### [DIRECTION A]
Quote the Johannes Rydzek biography below, starting with "He won five" and going on through "has to offer.".
### [DIRECTION B]
Pick up the Johannes Rydzek biography below at the point where it stops and continue it.

— begin PASSAGE PROVIDED —

Johannes Rydzek (; born 9 December 1991) is a German nordic combined skier who has competed since 2006.

Career
He won a bronze medal in the 4 x 5 km team event at the 2010 Winter Olympics in Vancouver.

He won five World Cup races. His first win came in March 2011, in Lahti, Finland. Also, in 2011, at the World Championships, he finished second in the large hill Gundersen at Holmenkollen. The latest win, in Ruka, Finland, in 2014.

Johannes Rydzek, jumping for the first time shortly before his fifth birthday, discovered his passion for Nordic sports at a young age. "I always went cross-country skiing with my parents. My dad was also a volunteer at the Four Hills Tournament, and that was also a reason why I always wanted to jump", the "Junior-Athlete of the Year 2011" remembers. As a child, he first started ski jumping and cross-country skiing separately from each other. Johannes, who made his World Cup debut in Kuusamo in 2008, is fascinated by the combination of speed and endurance that Nordic Combined has to offer.

— end PASSAGE PROVIDED —
— begin EXCERPTED DATA —

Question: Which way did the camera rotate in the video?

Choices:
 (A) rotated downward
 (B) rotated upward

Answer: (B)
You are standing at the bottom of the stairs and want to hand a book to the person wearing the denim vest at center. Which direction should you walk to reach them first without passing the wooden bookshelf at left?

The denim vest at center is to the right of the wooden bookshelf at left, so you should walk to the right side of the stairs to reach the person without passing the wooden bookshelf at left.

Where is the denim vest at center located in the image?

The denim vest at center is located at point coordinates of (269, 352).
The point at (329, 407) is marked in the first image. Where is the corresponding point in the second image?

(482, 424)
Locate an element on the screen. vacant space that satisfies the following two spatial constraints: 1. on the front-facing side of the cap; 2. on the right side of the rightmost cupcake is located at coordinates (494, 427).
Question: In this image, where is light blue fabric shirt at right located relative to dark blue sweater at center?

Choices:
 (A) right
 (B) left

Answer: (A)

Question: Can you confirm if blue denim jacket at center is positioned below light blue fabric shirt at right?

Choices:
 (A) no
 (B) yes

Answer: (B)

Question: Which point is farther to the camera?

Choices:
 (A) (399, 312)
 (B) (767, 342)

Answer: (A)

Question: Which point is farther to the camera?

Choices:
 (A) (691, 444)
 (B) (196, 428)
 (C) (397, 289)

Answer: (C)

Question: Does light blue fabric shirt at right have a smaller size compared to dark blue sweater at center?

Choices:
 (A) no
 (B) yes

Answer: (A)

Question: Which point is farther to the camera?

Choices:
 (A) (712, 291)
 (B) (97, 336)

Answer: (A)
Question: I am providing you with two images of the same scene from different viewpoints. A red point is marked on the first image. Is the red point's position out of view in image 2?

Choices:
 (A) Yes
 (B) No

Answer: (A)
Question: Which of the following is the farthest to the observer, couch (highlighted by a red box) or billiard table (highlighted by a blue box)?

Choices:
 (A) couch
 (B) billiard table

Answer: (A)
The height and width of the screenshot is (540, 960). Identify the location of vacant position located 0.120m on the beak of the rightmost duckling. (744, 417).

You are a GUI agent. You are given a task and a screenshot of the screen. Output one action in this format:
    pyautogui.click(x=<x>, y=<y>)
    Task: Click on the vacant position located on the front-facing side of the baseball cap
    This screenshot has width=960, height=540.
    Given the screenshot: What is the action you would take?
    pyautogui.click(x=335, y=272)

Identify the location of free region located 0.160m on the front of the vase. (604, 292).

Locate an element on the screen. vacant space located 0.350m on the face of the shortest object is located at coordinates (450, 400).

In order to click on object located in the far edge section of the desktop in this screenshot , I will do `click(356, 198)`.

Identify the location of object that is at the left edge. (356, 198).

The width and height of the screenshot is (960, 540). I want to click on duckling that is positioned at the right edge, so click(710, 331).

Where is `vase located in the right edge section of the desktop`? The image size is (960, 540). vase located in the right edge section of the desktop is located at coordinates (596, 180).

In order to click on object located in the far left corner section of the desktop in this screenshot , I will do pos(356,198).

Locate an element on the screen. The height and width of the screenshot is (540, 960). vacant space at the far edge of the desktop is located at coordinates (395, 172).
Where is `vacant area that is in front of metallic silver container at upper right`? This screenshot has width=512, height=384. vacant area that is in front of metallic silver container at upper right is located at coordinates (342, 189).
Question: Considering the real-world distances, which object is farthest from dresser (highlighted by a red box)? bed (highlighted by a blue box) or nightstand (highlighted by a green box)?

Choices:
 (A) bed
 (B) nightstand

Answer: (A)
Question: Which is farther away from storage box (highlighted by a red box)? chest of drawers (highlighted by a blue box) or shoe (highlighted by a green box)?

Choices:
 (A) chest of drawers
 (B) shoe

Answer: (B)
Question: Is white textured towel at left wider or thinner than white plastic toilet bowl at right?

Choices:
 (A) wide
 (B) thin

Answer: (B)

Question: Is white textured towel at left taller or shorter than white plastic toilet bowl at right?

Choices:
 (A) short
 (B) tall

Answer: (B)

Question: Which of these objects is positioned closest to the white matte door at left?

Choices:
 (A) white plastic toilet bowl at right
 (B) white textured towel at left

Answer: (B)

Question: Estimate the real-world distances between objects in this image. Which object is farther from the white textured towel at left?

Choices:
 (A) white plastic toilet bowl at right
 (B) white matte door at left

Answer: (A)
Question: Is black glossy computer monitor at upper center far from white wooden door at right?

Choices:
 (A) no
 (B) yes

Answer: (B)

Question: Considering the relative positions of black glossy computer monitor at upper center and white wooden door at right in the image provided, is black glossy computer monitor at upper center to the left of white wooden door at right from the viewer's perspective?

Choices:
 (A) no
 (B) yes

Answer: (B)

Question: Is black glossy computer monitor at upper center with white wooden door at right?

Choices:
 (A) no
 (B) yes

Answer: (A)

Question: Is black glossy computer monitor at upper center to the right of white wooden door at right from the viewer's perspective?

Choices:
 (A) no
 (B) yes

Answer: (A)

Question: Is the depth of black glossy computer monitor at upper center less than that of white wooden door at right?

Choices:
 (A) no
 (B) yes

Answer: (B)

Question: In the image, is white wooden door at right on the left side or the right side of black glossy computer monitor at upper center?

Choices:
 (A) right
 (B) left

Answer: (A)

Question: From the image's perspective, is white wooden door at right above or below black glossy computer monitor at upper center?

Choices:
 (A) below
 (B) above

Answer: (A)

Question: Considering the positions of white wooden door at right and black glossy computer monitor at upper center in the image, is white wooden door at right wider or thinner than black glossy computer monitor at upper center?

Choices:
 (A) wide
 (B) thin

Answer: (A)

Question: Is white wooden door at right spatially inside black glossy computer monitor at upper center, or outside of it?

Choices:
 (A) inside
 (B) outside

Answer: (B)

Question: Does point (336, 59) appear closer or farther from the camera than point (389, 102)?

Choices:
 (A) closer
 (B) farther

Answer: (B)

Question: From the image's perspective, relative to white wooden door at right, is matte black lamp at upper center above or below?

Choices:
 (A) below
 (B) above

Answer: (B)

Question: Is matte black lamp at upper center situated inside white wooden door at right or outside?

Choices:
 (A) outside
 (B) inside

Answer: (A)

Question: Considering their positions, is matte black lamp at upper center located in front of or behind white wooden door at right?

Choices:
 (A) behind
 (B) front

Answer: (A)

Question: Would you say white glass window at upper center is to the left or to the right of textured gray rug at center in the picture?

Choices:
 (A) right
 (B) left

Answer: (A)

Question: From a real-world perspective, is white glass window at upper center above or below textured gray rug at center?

— end EXCERPTED DATA —

### [EXPECTED ANSWER A]
He won five World Cup races. His first win came in March 2011, in Lahti, Finland. Also, in 2011, at the World Championships, he finished second in the large hill Gundersen at Holmenkollen. The latest win, in Ruka, Finland, in 2014.

Johannes Rydzek, jumping for the first time shortly before his fifth birthday, discovered his passion for Nordic sports at a young age. "I always went cross-country skiing with my parents. My dad was also a volunteer at the Four Hills Tournament, and that was also a reason why I always wanted to jump", the "Junior-Athlete of the Year 2011" remembers. As a child, he first started ski jumping and cross-country skiing separately from each other. Johannes, who made his World Cup debut in Kuusamo in 2008, is fascinated by the combination of speed and endurance that Nordic Combined has to offer.

### [EXPECTED ANSWER B]
At a young age, he can look back on some successes in his career, winning three silver medals at World Championships and a bronze and silver medal at Olympic Games. The resident of Oberstdorf, Germany, has another great achievement in his list of merits concerning the Summer Grand Prix. In the past four years, he has always been able to win at least one competition in front of his home crowd, crowning his success with the win of the overall SGP ranking in 2011. With four total World Cup victories, three in the past winter season of 2013/14, the young German has upped the ante and was hot on the heels of teammate Eric Frenzel, taking second place in the overall World Cup ranking.

2015 became the most successful in his career: Johannes Rydzek won 4 medals at World Championships in Falun. The result of 2 gold, 1 silver, and 1 bronze medal made him the most successful athlete at the Championships 2015.

The last break-through of Johannes Rydzek in 2015 became his nomination for the main sports award in Germany: "Sportspersonality of the Year" (German: Sportler des Jahres) 2015, where he was announced as a winner together with the nordic combined team (nomination: Team of Year) and ranked as 3rd in personal voting by German broadcaster ZDF.

In October 2016 Johannes Rydzek wins his 6th title of German Champion in the town of Oberhof.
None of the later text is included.